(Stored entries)
[start]

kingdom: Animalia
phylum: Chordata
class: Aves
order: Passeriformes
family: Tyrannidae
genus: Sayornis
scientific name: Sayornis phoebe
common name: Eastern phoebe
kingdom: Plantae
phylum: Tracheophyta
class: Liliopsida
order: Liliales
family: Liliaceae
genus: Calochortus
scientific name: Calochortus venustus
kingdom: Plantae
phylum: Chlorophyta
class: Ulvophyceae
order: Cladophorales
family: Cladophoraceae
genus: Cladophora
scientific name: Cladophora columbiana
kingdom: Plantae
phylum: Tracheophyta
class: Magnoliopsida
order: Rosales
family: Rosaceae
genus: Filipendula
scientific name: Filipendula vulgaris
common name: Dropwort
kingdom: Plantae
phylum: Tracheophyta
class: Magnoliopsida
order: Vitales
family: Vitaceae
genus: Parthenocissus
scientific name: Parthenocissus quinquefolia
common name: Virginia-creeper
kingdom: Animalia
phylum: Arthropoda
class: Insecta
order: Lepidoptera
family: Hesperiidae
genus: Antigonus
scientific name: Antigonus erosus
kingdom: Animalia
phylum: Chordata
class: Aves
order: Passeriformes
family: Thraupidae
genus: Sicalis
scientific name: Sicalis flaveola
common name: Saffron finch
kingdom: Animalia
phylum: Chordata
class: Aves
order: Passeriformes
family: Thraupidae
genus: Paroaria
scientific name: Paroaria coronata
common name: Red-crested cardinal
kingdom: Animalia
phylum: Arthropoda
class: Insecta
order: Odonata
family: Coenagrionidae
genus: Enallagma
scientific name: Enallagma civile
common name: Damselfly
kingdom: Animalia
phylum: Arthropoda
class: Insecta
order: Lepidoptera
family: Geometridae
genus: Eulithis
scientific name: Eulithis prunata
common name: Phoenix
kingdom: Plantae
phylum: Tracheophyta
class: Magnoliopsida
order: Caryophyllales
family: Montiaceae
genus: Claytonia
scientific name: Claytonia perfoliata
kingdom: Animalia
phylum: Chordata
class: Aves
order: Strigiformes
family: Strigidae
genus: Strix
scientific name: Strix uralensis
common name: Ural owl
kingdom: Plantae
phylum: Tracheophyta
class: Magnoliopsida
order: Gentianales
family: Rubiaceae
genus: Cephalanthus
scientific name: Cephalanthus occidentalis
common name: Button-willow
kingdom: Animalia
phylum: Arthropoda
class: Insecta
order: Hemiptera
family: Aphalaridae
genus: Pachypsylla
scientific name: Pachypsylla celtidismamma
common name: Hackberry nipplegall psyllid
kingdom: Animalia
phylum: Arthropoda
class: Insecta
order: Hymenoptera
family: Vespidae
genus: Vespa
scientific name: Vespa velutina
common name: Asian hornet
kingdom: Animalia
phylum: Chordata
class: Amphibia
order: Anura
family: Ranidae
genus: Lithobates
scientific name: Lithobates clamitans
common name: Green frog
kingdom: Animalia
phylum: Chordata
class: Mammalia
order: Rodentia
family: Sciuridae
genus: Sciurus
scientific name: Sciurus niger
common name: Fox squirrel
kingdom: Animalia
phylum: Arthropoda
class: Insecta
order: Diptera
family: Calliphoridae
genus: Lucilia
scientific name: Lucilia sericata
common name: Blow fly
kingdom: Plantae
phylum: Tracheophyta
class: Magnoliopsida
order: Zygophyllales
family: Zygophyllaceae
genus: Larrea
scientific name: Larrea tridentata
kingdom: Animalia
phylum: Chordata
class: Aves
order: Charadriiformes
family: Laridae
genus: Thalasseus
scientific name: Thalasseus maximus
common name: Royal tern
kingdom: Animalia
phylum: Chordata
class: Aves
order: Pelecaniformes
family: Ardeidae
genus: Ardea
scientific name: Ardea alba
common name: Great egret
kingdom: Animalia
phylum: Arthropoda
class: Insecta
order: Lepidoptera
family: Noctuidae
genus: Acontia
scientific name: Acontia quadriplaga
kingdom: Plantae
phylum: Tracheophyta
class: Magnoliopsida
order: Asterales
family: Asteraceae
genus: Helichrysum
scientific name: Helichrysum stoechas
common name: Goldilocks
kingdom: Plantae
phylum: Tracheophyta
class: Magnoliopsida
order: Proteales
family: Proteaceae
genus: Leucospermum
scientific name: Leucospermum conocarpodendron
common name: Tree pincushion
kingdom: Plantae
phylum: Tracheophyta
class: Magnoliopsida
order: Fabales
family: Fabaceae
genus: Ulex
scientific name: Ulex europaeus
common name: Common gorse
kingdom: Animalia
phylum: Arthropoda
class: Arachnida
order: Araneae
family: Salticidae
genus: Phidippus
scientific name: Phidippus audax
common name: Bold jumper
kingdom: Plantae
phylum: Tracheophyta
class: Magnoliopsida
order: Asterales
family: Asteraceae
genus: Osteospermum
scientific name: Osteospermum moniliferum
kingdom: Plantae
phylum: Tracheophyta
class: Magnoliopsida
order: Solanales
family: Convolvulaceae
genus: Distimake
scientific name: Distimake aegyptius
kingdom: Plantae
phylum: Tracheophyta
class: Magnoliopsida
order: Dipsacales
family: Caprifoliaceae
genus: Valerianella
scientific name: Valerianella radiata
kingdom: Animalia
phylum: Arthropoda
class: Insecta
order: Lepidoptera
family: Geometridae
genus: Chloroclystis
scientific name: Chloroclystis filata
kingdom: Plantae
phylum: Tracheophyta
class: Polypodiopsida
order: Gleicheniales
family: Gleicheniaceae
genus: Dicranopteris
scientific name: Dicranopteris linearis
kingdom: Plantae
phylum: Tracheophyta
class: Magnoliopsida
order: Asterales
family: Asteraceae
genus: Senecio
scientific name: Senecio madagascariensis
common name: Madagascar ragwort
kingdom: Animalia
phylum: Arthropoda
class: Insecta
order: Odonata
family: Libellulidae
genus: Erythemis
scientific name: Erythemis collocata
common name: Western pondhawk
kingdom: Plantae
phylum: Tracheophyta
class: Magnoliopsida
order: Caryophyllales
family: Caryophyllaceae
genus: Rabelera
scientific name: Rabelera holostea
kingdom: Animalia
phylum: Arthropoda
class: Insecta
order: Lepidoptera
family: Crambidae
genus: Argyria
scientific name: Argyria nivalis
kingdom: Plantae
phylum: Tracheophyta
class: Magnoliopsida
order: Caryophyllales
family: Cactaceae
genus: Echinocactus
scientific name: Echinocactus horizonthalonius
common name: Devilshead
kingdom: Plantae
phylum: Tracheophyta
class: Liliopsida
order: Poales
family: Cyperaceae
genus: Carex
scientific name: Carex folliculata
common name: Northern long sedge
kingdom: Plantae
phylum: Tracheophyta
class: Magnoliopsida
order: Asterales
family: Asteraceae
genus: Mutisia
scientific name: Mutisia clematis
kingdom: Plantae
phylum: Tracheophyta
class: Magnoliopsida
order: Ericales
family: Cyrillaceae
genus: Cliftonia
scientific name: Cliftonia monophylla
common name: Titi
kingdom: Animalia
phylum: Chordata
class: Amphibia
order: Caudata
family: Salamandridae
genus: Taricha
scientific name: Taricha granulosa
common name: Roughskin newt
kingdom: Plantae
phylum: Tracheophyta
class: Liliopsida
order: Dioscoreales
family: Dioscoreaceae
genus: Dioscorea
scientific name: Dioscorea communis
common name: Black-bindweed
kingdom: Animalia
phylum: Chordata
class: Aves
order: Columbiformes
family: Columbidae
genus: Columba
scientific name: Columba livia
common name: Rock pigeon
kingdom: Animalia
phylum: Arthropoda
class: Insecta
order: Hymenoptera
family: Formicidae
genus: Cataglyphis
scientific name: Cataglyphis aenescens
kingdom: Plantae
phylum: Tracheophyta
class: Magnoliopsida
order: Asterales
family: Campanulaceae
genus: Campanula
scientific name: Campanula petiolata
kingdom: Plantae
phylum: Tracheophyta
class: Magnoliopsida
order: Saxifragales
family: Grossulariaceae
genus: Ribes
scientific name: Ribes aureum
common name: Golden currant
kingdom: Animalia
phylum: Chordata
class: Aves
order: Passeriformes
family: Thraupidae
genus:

[end]

WHAT THE EXERCISE ASKS - Write out again, unchanged, the lines above from the one containing "common name: Devilshead" through the end of the items.

EXERCISE RESULT -
common name: Devilshead
kingdom: Plantae
phylum: Tracheophyta
class: Liliopsida
order: Poales
family: Cyperaceae
genus: Carex
scientific name: Carex folliculata
common name: Northern long sedge
kingdom: Plantae
phylum: Tracheophyta
class: Magnoliopsida
order: Asterales
family: Asteraceae
genus: Mutisia
scientific name: Mutisia clematis
kingdom: Plantae
phylum: Tracheophyta
class: Magnoliopsida
order: Ericales
family: Cyrillaceae
genus: Cliftonia
scientific name: Cliftonia monophylla
common name: Titi
kingdom: Animalia
phylum: Chordata
class: Amphibia
order: Caudata
family: Salamandridae
genus: Taricha
scientific name: Taricha granulosa
common name: Roughskin newt
kingdom: Plantae
phylum: Tracheophyta
class: Liliopsida
order: Dioscoreales
family: Dioscoreaceae
genus: Dioscorea
scientific name: Dioscorea communis
common name: Black-bindweed
kingdom: Animalia
phylum: Chordata
class: Aves
order: Columbiformes
family: Columbidae
genus: Columba
scientific name: Columba livia
common name: Rock pigeon
kingdom: Animalia
phylum: Arthropoda
class: Insecta
order: Hymenoptera
family: Formicidae
genus: Cataglyphis
scientific name: Cataglyphis aenescens
kingdom: Plantae
phylum: Tracheophyta
class: Magnoliopsida
order: Asterales
family: Campanulaceae
genus: Campanula
scientific name: Campanula petiolata
kingdom: Plantae
phylum: Tracheophyta
class: Magnoliopsida
order: Saxifragales
family: Grossulariaceae
genus: Ribes
scientific name: Ribes aureum
common name: Golden currant
kingdom: Animalia
phylum: Chordata
class: Aves
order: Passeriformes
family: Thraupidae
genus:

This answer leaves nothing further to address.